A l’ordre du jour du conseil municipal du 28 juin Sébastien MEURANT avait inscrit : « Projet de schéma départemental de coopération intercommunale du Val d’Oise : avis de la commune. ».

Ce point fait suite à la réunion organisée par le Préfet le 27 avril 2011.
(voir notre article)

Depuis le 27 avril, le Maire n’a donné aucune information ni à la population, ni aux élus (en commission ou en conseil).

En revanche, nous avons appris par ailleurs

  • qu’à la réunion du 27 avril, il s’est publiquement félicité de l’excellence du projet du Préfet
  • que nos voisins de Val et Forêt (Ermont, Saint-Prix…) ont depuis délibéré contre ce projet
  • que le conseil de notre intercommunalité Val et Forêt, a délibéré le 25 juin contre ce projet d’intercommunalité, toutes les communes votant contre à l’exception de Saint-Leu.

 Pour quelles raisons ?

Ce projet présente-t-il un intérêt pour Saint-Leu-la-Forêt ? A priori, NON :

  • Il nous noie dans une trop grande intercommunalité de 268 000 habitants (avec seulement 4 voix sur 74 au conseil au lieu d’un sixième des voix dans le conseil actuel)
  • Il nous amalgame avec les communes du bord de Seine avec lesquelles nous n’avons rien à partager
  • Il coupe en deux la vallée de Montmorency, alors que cette réforme est une excellente occasion de créer, sans doute par étapes, une intercommunalité regroupant la CAVAM et Val et Forêt, ce qui correspondrait bien au bassin de vie de la vallée le long de la forêt.

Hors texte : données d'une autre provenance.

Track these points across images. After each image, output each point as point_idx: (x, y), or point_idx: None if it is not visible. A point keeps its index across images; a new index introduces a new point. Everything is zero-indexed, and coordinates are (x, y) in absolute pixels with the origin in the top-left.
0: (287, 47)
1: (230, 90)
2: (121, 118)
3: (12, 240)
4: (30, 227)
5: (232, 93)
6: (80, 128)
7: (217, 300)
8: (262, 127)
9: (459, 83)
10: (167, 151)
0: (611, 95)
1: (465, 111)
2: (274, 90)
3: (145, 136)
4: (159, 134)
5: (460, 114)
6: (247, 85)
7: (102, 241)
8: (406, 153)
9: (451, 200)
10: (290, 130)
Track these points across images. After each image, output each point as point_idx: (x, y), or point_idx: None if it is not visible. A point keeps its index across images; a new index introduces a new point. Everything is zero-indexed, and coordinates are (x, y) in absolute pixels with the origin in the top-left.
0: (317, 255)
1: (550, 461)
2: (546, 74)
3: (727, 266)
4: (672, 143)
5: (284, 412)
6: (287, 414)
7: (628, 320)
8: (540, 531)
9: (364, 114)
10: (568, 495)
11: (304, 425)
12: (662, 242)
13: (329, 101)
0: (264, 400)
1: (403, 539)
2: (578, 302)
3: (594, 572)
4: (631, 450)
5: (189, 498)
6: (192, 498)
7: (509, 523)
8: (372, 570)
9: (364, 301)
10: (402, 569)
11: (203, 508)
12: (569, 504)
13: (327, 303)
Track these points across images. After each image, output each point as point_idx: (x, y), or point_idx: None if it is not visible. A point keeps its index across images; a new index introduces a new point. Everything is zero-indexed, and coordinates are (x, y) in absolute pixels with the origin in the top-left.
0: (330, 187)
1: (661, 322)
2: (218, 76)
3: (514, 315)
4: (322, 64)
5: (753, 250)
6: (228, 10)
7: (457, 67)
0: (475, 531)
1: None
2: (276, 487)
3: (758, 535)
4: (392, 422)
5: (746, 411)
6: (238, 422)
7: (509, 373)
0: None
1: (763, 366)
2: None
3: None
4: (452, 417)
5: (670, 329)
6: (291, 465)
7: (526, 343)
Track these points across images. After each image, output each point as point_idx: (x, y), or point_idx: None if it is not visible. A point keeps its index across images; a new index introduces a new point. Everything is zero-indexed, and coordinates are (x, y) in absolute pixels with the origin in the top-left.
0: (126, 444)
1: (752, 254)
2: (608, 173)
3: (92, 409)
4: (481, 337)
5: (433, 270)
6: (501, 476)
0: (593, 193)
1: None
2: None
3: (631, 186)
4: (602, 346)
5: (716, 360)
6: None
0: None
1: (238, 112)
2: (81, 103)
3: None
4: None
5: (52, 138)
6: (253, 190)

Alors que s’est-il passé au conseil ?

Le  Maire a expliqué que la proposition du Préfet correspondait au « territoire de vie de la vallée de Montmorency », ce qui est objectivement faux !

La proposition du Préfet ressemble à une « cuisine de restes » : une fois que l’on a constaté comment les autres communes du département se regroupent intelligemment, en fonction de vraies logiques de territoire, on met les autres ensembles…Preuve en est au conseil où a été avancé le seul argument sérieux du Préfet : ce territoire serait « multipolaire ». C’est mince !Les socialistes et les radicaux ont également indiqué leur opposition.

Pour une fois, un membre du groupe majoritaire a eu le courage d’expliquer son vote : Catherine FABRE qui a indiqué qu’elle s’abstenait parce qu’elle n’avait pas été informée préalablement au conseil.

Dans un débat très houleux (comme en témoigne l’enregistrement de la séance que vous pouvez demander en mairie, le compte rendu du conseil n’étant pas écrit) Sébastien MEURANT a obstinément défendu le projet du Préfet, contre l’avis de Val et Forêt mais aussi des 15 autres communes concernées qui y sont toutes opposées.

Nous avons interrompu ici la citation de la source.